Abbiamo la conferma che la nostra buona stella si è presa un periodo di ferie. Con molta fatica e tanti gesti riusciamo a fargli intuire che abbiamo bisogno di un passaggio, e ammetto che è stato estremamente gentile in quanto ha chiamato lui la società di taxi chiedendo di venirci a prendere (noi non sapevamo nemmeno dove ci trovassimo). Finalmente arriva il nostro taxi, ma scelgo di trascurare i dettagli della qualità della guida perché ancora oggi cerco di dimenticarmene.
Belgrado si è rivelata una città meravigliosa, in alcuni punti del centro storico estremamente curata. Andando verso la periferia gli scenari sono ben diversi, ma non per questo meno affascinanti. La parte più suggestiva probabilmente è quella della Fortezza, dove oltre a vedere il cuore storico della città si può ammirare una magnifica vista sul Danubio e sulla Sava, proprio nel punto in cui i due fiumi si incontrano.
Il quartiere più poetico è Skadarlija, dal sapore europeo e bohémien, ricco di coloratissimi ristorantini e locali che propongono cucine di tutti i tipi a prezzi più alti rispetto al resto della città, ma comunque contenuti.

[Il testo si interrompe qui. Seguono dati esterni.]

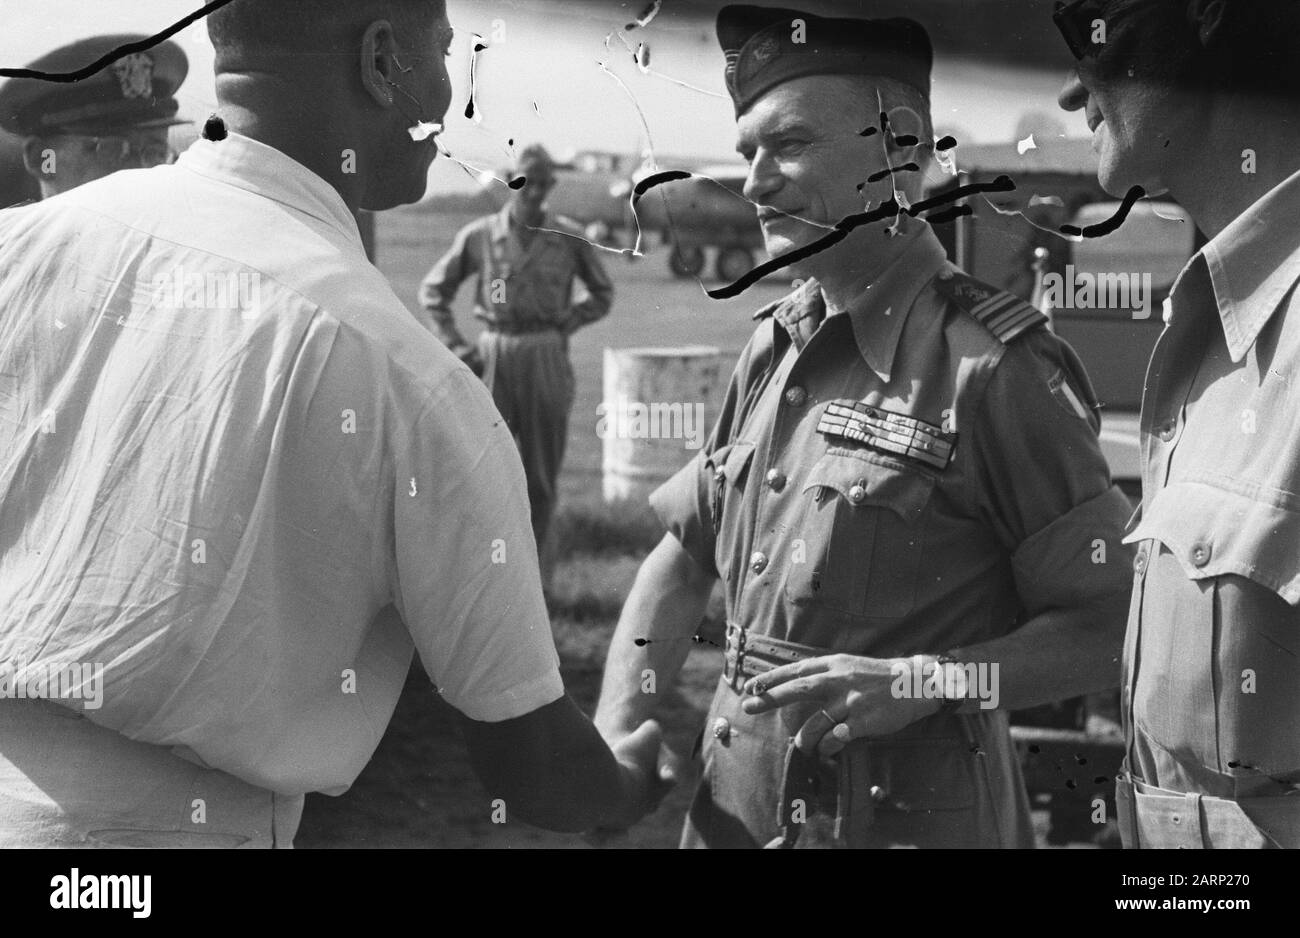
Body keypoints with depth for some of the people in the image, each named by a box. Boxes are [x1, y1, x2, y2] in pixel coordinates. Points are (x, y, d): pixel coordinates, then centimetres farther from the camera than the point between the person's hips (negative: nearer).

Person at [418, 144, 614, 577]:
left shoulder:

Altro luogo che abbiamo apprezzato molto è il mercato centrale “Zeleni Venac”, il più antico della città, che ha dato il nome all’intero quartiere in cui si trova. Il nome significa “Ghirlanda Verde”, e pare che si chiami così perché un tempo c’era un kafana (una sorta di bar/bistrò) sulla porta del quale il proprietario vi appese una ghirlanda. Oggi c’è un McDonald’s.
Il nostro viaggio termina qui, c’era molto altro da vedere e fare ma il tempo a disposizione era poco. È stata una toccata e fuga estremamente emozionante nonostante i piccoli inconvenienti incontrati.
D’altronde, per un viaggiatore incallito, che avventura sarebbe senza imprevisti da affrontare?